On a Ubuntu server I set up Divolte Collector to gather clickstream data from websites. The data is being written to a Kafka channel named divolte-data. By setting up a Kafka consumer I can see the data coming in:
V0:j2ive5p1:QHQbOuiuZFozAVQfKqNWJoNstJhEZE85V0:j2pz3aw7:sDHKs71nHrTB5b_1TkKvWWtQ_rZDrvc2D0:B4aEGBSVgTXgxqB85aj4dGeoFjCqpeEGbannerClickMozilla/5.0 (X11; Linux x86_64) AppleWebKit/537.36 (KHTML, like Gecko) Ubuntu Chromium/58.0.3029.96 Chrome/58.0.3029.96 Safari/537.36ChromiumChromium8Google Inc. and contributorsBrowser58.0.3029.96"Personal computer
LinuxCanonical Ltd.
Then I would like to visualize the data with Airbnb Superset which has several connectors to common databases including druid.io (which can read Spark).

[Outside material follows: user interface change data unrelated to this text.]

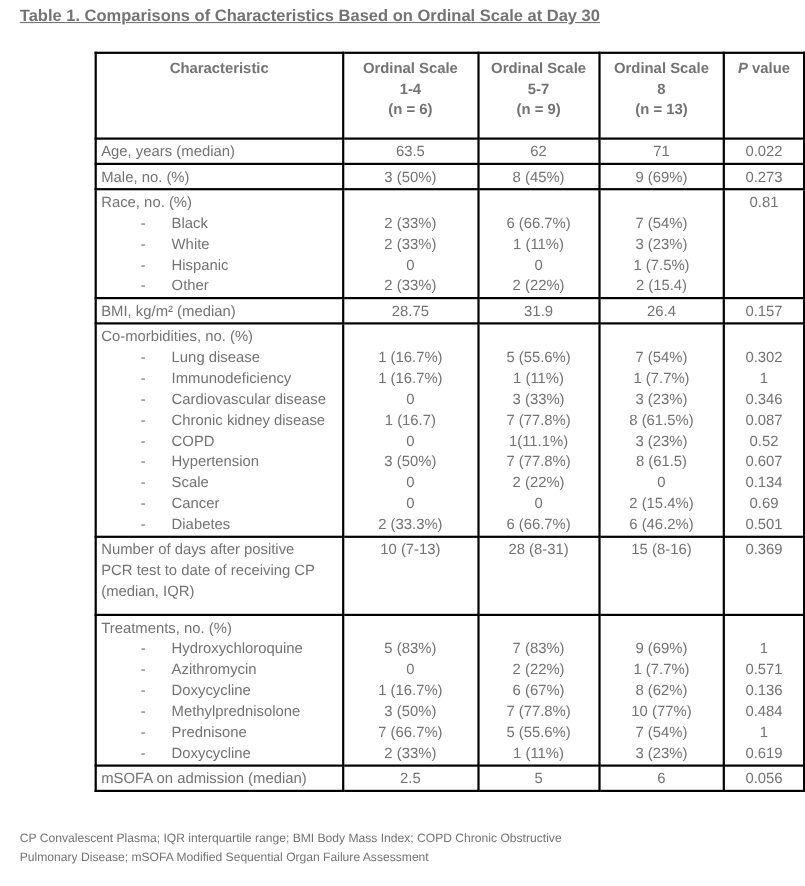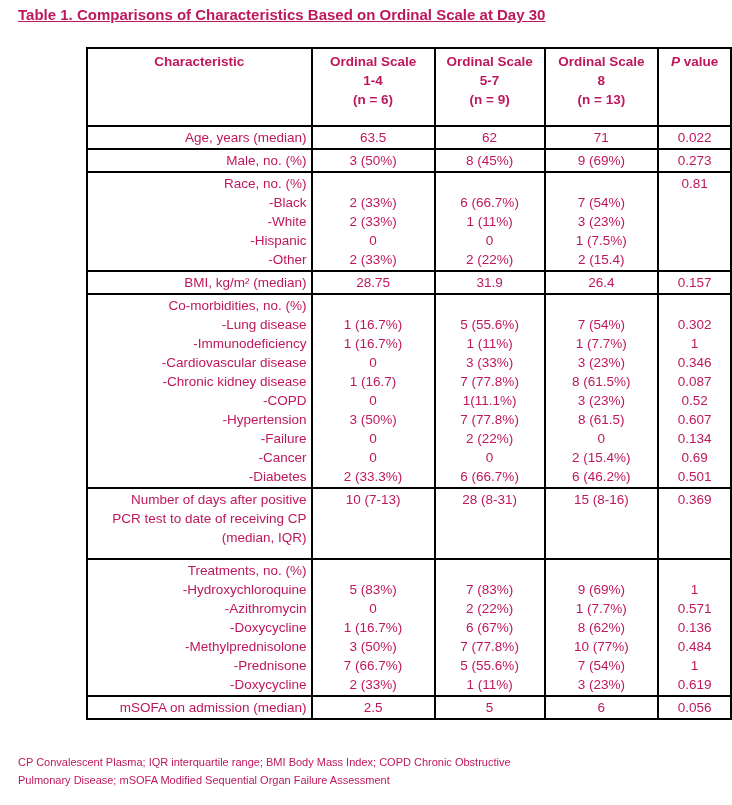--- a/index.html
+++ b/index.html
@@ -2,21 +2,21 @@
 <html><head>
 <meta charset="utf-8">
 <style>
   html, body { margin: 0; padding: 0; background: #ffffff; }
   .page {
     position: relative;
     width: 732px;
     height: 805px;
     background: #ffffff;
     font-family: "Liberation Sans", sans-serif;
-    color: #be185d;
+    color: #737373;
     overflow: hidden;
   }
   .title {
     position: absolute;
     left: 18px;
     top: 6px;
     margin: 0;
     font-size: 15px;
     font-weight: bold;
     text-decoration: underline;
@@ -48,21 +48,21 @@
     padding-top: 3px;
     padding-bottom: 16px;
   }
   .line {
     min-height: 19px;
     line-height: 19px;
     font-size: 13.5px;
     white-space: nowrap;
   }
   .center { text-align: center; }
-  .lbl    { text-align: right; }
+  .lbl    { text-align: left; }
   .dash {
     display: inline-block;
     margin-left: 36px;
     width: 28px;
   }
   .pit { font-style: italic; }
   
   tbody tr:nth-child(6) td { padding-bottom: 11px; }
   .footnote {
     position: absolute;
@@ -201,21 +201,21 @@
         </tr>
         <tr>
           <td>
             <div class="line lbl"><span>Co-morbidities, no. (%)</span></div>
             <div class="line lbl"><span class="dash">-</span><span>Lung disease</span></div>
             <div class="line lbl"><span class="dash">-</span><span>Immunodeficiency</span></div>
             <div class="line lbl"><span class="dash">-</span><span>Cardiovascular disease</span></div>
             <div class="line lbl"><span class="dash">-</span><span>Chronic kidney disease</span></div>
             <div class="line lbl"><span class="dash">-</span><span>COPD</span></div>
             <div class="line lbl"><span class="dash">-</span><span>Hypertension</span></div>
-            <div class="line lbl"><span class="dash">-</span><span>Failure</span></div>
+            <div class="line lbl"><span class="dash">-</span><span>Scale</span></div>
             <div class="line lbl"><span class="dash">-</span><span>Cancer</span></div>
             <div class="line lbl"><span class="dash">-</span><span>Diabetes</span></div>
           </td>
           <td>
             <div class="line center"></div>
             <div class="line center">1 (16.7%)</div>
             <div class="line center">1 (16.7%)</div>
             <div class="line center">0</div>
             <div class="line center">1 (16.7)</div>
             <div class="line center">0</div>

It seems Divolte is storing data in Kafka in an unstructured way. But apparently it can map the data in a structured way. Should the input data be structured in JSON (like the docs says)?
And then how to read from Druid-Tranquility the data received at divolte-data Kafka channel? I tried changing the channel name in conf examples but this consumer then receives zero message.

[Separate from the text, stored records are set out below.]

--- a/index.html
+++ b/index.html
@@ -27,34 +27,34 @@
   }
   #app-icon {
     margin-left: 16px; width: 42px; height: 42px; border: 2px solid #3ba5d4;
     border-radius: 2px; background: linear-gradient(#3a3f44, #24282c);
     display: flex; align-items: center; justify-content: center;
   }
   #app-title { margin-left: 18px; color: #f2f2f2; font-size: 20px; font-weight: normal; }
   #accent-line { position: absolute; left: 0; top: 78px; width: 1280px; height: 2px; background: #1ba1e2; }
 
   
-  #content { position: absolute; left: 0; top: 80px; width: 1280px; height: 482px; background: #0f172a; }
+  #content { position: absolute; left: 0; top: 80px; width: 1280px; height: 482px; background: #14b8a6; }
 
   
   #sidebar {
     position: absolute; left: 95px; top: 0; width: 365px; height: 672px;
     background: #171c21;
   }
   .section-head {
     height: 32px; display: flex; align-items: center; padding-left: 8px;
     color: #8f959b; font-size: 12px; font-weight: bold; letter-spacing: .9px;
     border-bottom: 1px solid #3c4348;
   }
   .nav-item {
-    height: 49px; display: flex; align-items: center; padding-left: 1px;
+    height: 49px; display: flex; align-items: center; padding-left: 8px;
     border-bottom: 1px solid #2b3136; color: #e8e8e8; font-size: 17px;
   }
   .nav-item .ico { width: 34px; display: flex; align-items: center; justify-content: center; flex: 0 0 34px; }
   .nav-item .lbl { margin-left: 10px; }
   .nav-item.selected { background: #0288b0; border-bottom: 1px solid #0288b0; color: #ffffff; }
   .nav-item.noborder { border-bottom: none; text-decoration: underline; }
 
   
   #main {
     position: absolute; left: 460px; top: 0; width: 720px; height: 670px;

The solution I found is I can process Kafka messages in Python, for example with Kafka Python library, or Confluent Kafka Python, and then I will decode the messages with Avro readers.
I thought Avro library was just to read Avro files, but it actually solved the problem of decoding Kafka messages, as follow: I first import the libraries and give the schema file as a parameter and then create a function to decode the message into a dictionary, that I can use in the consumer loop.
from confluent_kafka import Consumer, KafkaError
from avro.io import DatumReader, BinaryDecoder
import avro.schema
schema = avro.schema.Parse(open("data_sources/EventRecord.avsc").read())
reader = DatumReader(schema)
def decode(msg_value):
message_bytes = io.BytesIO(msg_value)
decoder = BinaryDecoder(message_bytes)
event_dict = reader.read(decoder)
return event_dict
c = Consumer()
c.subscribe(topic)
running = True
while running:
msg = c.poll()
if not msg.error():
msg_value = msg.value()
event_dict = decode(msg_value)
print(event_dict)
elif msg.error().code() != KafkaError._PARTITION_EOF:
print(msg.error())
running = False